Great tips and resources, thanks everyone 

I too have fun opening up the aperture and capturing shots with my camera. I wish I could get that level of light with a device to shoot video. 

My brain is scabbed over and ripe for the picking, glad to share my experiences (limited they may be). Apologies for the gross metaphor 

-jimmy


----------



## matrixmom (Aug 20, 2011)

Also filming right at sunset helps too. I bought the light dave recommends and its works great! Adds light and you can adjust the brightness. I have also used it for other events too.


----------



## corey872 (Jan 10, 2010)

Some good tips above. If your camera has a 'night scene' mode, sometimes that is helpful. Beyond that, using wide apertures (low f-stop), higher ISO settings (at the risk of graininess on the image) and wide angle lenses helps. If shooting stills, then a camera tripod can help you get more optimal settings above and make up for it with long exposures, or even HDR shots if that is the look you're after.

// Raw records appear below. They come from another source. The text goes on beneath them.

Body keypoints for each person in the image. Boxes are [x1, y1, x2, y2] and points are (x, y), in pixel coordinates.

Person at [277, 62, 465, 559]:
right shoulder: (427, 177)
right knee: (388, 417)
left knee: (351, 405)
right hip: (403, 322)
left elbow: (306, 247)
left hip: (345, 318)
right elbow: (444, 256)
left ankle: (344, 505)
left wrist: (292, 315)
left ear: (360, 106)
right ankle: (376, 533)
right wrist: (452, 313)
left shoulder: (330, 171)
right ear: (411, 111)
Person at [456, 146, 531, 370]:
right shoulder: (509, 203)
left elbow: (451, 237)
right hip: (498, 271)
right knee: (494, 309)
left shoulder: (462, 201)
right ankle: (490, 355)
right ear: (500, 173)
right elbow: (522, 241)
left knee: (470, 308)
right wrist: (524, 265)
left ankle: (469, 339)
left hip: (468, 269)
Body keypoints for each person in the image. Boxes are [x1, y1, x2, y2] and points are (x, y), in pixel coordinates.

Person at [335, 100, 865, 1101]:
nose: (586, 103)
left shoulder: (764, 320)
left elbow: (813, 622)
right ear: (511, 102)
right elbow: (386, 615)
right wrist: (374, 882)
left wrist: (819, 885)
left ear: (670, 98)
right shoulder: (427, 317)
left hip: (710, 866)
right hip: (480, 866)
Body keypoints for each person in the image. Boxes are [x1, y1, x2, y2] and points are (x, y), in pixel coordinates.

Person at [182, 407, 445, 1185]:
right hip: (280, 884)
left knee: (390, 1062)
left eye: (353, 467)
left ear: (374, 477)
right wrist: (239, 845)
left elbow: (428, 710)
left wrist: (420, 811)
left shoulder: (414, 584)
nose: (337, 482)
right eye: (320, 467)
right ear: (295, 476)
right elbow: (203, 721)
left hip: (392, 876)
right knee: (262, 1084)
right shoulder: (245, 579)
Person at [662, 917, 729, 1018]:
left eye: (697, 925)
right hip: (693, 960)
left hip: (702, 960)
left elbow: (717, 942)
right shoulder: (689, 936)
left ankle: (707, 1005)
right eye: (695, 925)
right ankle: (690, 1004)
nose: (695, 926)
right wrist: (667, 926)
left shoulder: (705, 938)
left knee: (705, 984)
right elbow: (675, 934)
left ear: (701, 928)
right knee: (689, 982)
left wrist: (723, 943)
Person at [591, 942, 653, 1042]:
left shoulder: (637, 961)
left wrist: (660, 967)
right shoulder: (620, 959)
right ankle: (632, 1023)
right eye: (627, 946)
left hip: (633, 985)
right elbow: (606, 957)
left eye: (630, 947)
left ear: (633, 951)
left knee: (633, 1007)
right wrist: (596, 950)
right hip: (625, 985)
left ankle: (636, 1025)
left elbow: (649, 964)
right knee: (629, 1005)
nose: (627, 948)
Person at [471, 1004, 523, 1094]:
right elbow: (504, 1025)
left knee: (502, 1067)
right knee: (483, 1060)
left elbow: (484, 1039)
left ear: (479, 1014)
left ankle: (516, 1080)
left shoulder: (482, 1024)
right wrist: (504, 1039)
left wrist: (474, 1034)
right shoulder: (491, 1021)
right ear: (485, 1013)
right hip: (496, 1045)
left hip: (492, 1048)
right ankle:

Not explicitly familiar with the ZX5 and if the image is completely 'black' then that is obviously an issue, but I've never tried to get a 100% crystal clear, lighted shot of my haunt. (links in signature) It's not a documentary, or place where I've wanted to capture every facet in crystal clear, extreme detail. I just let the dark shadows, uneven light, etc be part of the ambiance.


----------